For boards, I recommend three concrete steps: (1) adopt a written policy that any developer or broker approach must be disclosed to the full board and then to all owners within a set timeline; (2) engage a land-use attorney to explain how Hawai'i's condo termination statutes and your governing documents interact if a bulk sale is proposed; and (3) commission a neutral appraisal that specifically models your property's value "as is" and "as if redeveloped" under Bill 6 FAR, so owners can debate options from the same set of numbers.
For buyers, especially investors and first-time buyers targeting affordable units, the key is to underwrite both housing and land stories. A cheap walk-up in A‑2 or AMX‑2 might be a great short-term home but also a candidate for redevelopment within 5-10 years. Ask the AOAO if they've been approached by developers, whether they've discussed Bill 6, and how they view long-term capital projects.

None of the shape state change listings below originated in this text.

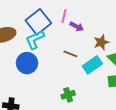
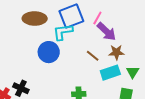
purple arrow: (77, 26) -> (106, 32), size x1.5
brown star: (101, 42) -> (116, 52), moved

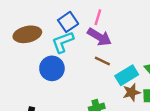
blue square: (71, 16) -> (68, 22), size x0.7
purple arrow: (106, 32) -> (99, 37), moved
brown star: (116, 52) -> (131, 92), moved

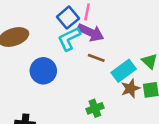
blue square: (68, 22) -> (68, 18), moved
cyan L-shape: (63, 42) -> (69, 39), moved

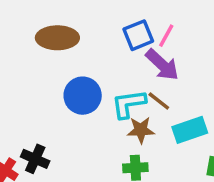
cyan L-shape: (69, 39) -> (129, 104), moved
brown star: (130, 88) -> (141, 130), moved

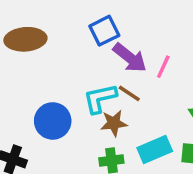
pink line: (166, 36) -> (163, 67), moved
blue circle: (83, 96) -> (53, 121), moved
cyan rectangle: (190, 130) -> (155, 150), moved

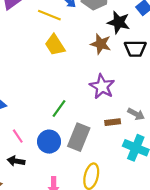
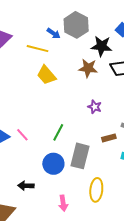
purple star: (102, 87) -> (95, 107), size x0.6
pink line: (18, 136) -> (22, 135), moved

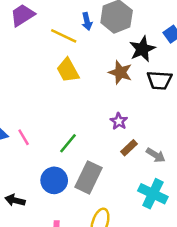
blue arrow: (54, 33) -> (87, 21), turned 32
black star: (102, 46) -> (142, 49), turned 30
brown rectangle: (109, 138) -> (129, 148), moved, turned -40

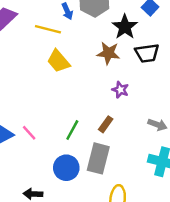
purple star: (119, 121) -> (120, 90), moved
brown rectangle: (129, 148) -> (106, 124), moved

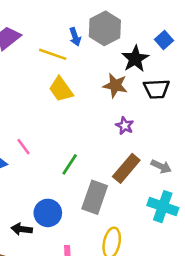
brown rectangle: (106, 124) -> (126, 168), moved, size x1.6
pink line: (29, 133) -> (24, 147), moved
blue circle: (66, 168) -> (48, 213), moved

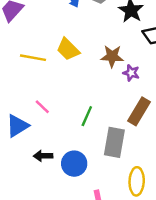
yellow line: (53, 54) -> (33, 58), moved
brown star: (115, 85) -> (112, 56), moved
black arrow: (22, 229) -> (43, 156), moved

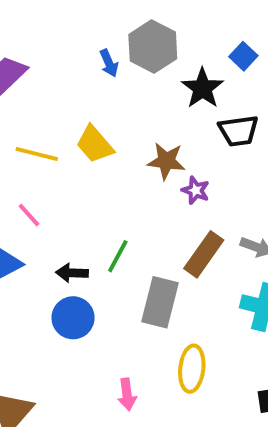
pink line: (42, 107) -> (29, 215), moved
black arrow: (43, 156) -> (72, 273), moved
blue circle: (74, 164) -> (73, 318), moved

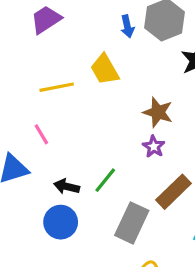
yellow trapezoid: (95, 144) -> (105, 69), moved
yellow line: (37, 154) -> (57, 87), turned -36
purple star: (196, 190) -> (154, 147), moved

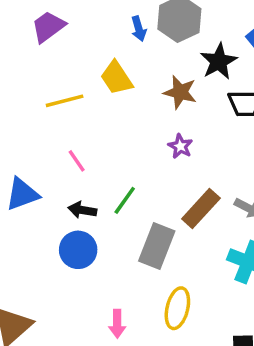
brown star: (158, 112) -> (180, 92), moved
pink line: (41, 134) -> (77, 161), moved
purple star: (154, 147) -> (180, 146), moved

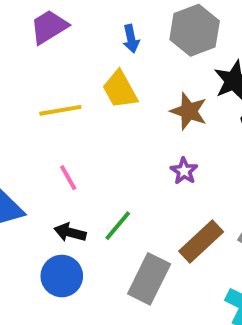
blue arrow: (139, 29) -> (131, 39), moved

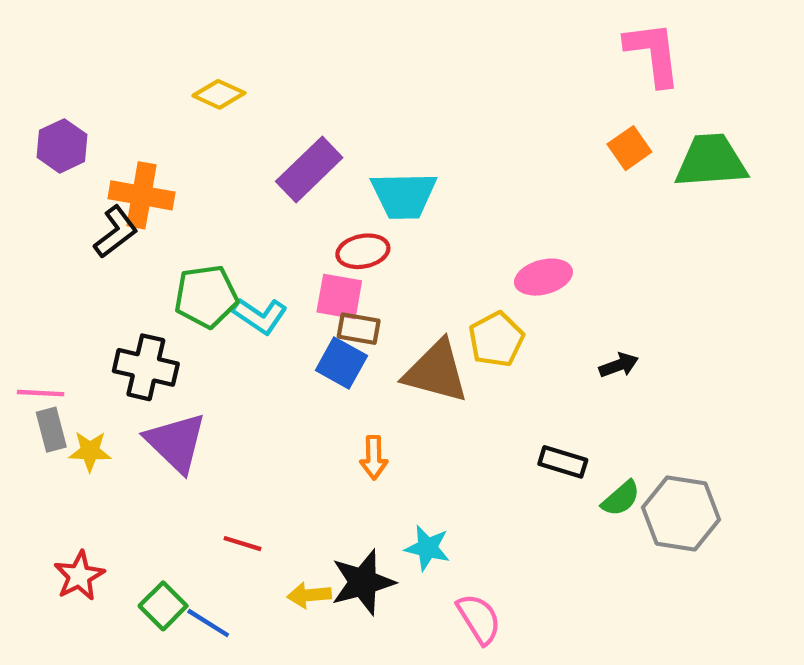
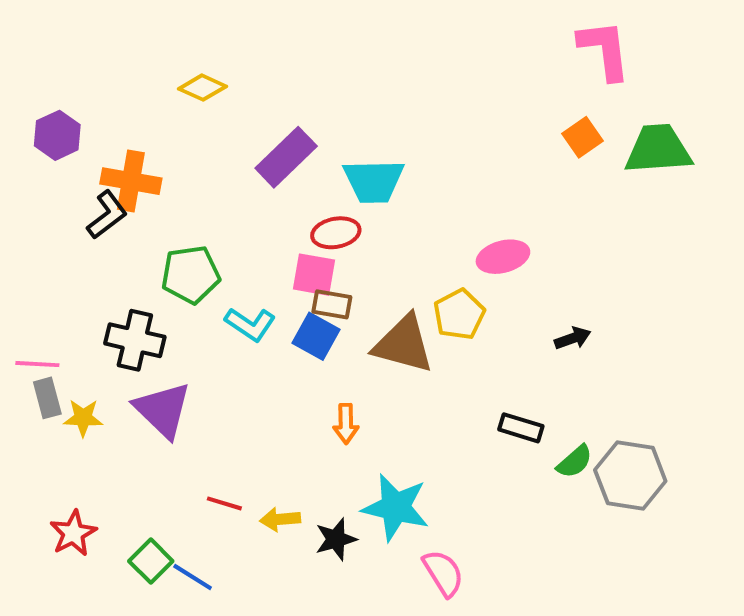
cyan L-shape: (260, 316) -> (250, 324), moved
cyan star: (427, 548) -> (396, 507), size x1.6
black star: (363, 582) -> (336, 539), size x0.7
yellow arrow: (309, 595) -> (280, 519), moved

Understand that your exit might be a conventional sale-or a bulk buy-out at a negotiated premium. In these older condo corridors, Bill 6 is turning quiet, stable apartment streets into active land plays. Knowing which side of that equation you're on is now part of smart due diligence.
Sources: Analysis based on Honolulu Land Use Ordinance standards, public reporting and testimony on Bill 6 (2026) from Yahoo News and Grassroot Institute, TOD and zoning materials from Honolulu DPP, and historical context from the Hawaiʻi Housing Planning Study. All quantitative examples are illustrative and not tied to specific TMKs.
Disclaimer: This article is provided for general informational purposes only and does not constitute legal, financial, or real estate advice. Market conditions change frequently; readers should conduct their own due diligence and consult qualified professionals before making decisions.